Бухали барабаны.
Звякали бубны.
Дребезжали гонги.
Вокруг бегали и визжали от восторга дети…
Толпа запрудила весь проспект и двинулась по нему прочь от храма. Последним шагал, глядя в землю и монотонно приговаривая: «Отче наш, иже еси на небеси…», облачённый в парчовую ризу тщедушный попик. Борода веником, нос картошкой, в руке – чадящее кадило.
– Батюшка! – обратился Мендин к нему, шагнув с тротуара на мостовую. – Батюшка! Это что ж такое?!
– Радостное слияние всех верующих под эгидой экуменизма, кое есть единственно верное религиозное учение, сын мой! – не поднимая глаз, прохрипел поп и снова затянул свое: – «Отче наш, иже еси на небеси…»
Профессор посмотрел ему вслед, и вдруг, повинуясь душевному порыву, повернулся к храму, поднимая руку для крестного знамения. Рука так и застыла на полдороге – с куполов на Мендина оскалились ярким золотом толстенькие, какие-то ювелирно-гламурные сердца, вознесённые на тонких серебряных спицах высоко в небо.
Он охнул и побрёл прочь, а в голове стучало: «Боже, Боже…»
* * *
Из дневника профессора Мендина:
«Мой дом – моя крепость. По крайней мере, я верю в это.
Хочу верить.
Пытаюсь…
Здесь все – мебель, обои, портьеры, даже дверные ручки – устроено по моему вкусу. Я люблю тёмную полировку, абажуры с кистями, бронзу в обиходе и растительные орнаменты. В свое время я не поскупился на обустройство жилища.
Свое время… Мое? Да, наверное, то время и было по– настоящему моим, хотя мне-то тогда как раз казалось, что я ненавижу его.
Но я жил! Жил в полную силу. Кафедра, лекции, семинары, лаборатория, симпозиумы и конференции. Деньги, чёрт возьми! А ещё семья: дети, жена. И наш кружок, конечно. Обсуждения, споры, полночные бдения, дискурсы, диспуты…
Всё прошло. Всё кончилось. Нет, даже не так: все рухнуло. Остался запах пыли, тишина, тёмные квадраты на обоях там, где раньше стояли стеллажи с аквариумами, чёрствый хлеб и дешёвый травяной чай. Пенсия. Старость. Закат отгорел, наступили сумерки жизни.

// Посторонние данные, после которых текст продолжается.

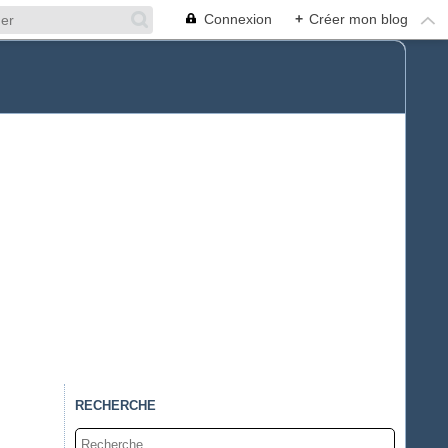
Connexion
+
Créer mon blog
RECHERCHE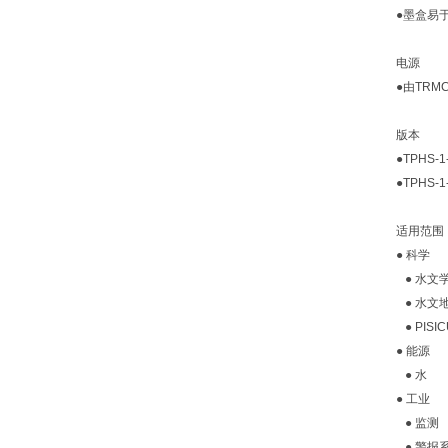
●墨盒易
电源
●由TRM
版本
●TPHS-1
●TPHS-1
适用范围
● 科学
● 水文
● 水文
● PISI
● 能源
● 水
● 工业
● 监测
● 警报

И ещё остался ОН в круглой тридцатилитровой банке аквариума. Соломинка, за которую хватается утопающий… Да чего там – утонувший!
Утонувший во времени…
Я стою у окна. Ночь темна. Улица, фонарь, аптека. Жизнь моя, иль ты приснилась мне? В старости начитанность становится проклятием, хочешь – не хочешь, а думаешь цитатами: тысячи прочитанных книг теснятся у тебя в голове.
Зачем я жил? Для чего? Мне мучительно больно. Нет, не за бесцельно прожитые годы. Остались научные работы. Есть дети и внуки, хотя я и вижу их очень редко – всё же до Америки далеко даже по меркам нашего футуристического века.
Мне больно изнутри. Монстр пожирает меня. Это странно, это ирреально, но это так. Он где-то там, за стенами с „ласточкиными хвостами“, за заборами и тонированными окнами особняков, в дорогих лимузинах, в мягких креслах личных самолётов – и во мне. Наверное, это оттого, что и я тоже приложил руку к его появлению.
Вначале мы ничего не поняли…
Нет, пожалуй, начать нужно с другого. Наш кружок самозародился ещё на излете Оттепели. Что мы, молодые, весёлые, хмельные не столько от вина, сколько от времени, делали в ту пору? Пели, пили, говорили… „Вы слышите, грохочут сапоги?“ Первым испытанием оказалась весна шестьдесят восьмого. Нам, как в античной пьесе, было сказано: „Ite, missa est“, идите, все кончено».
«О доколе, доколе, и не здесь, а везде будут Клодтовы кони подчиняться узде? И всё так же, не проще, век наш пробует нас. Можешь выйти на площадь, смеешь выйти на площадь в тот назначенный час?!», – устами Галича вопрошало время. Кто-то смог. Мы – нет.
Мы, чего греха таить, зажали по карманам огромные кукиши, но так и остались дома. Солженицын под копирку, треск в динамике «Спидолы», кухня как оазис свободомыслия – и разговоры до утра.
Время сломало нас об колено, и вот такие, переломленные, мы жили. А те, кто правил нами, не понимали, что нельзя опираться на сломанное…
Ах, как мы радовались в девяносто первом! Какие синие птицы парили над нашими головами! Это была наша победа, наш праздник. Но другие усадили победу в серебристый «мерседес» и смело полезли ей под юбку, едва клацнувшая дверца отсекла восторженную толпу.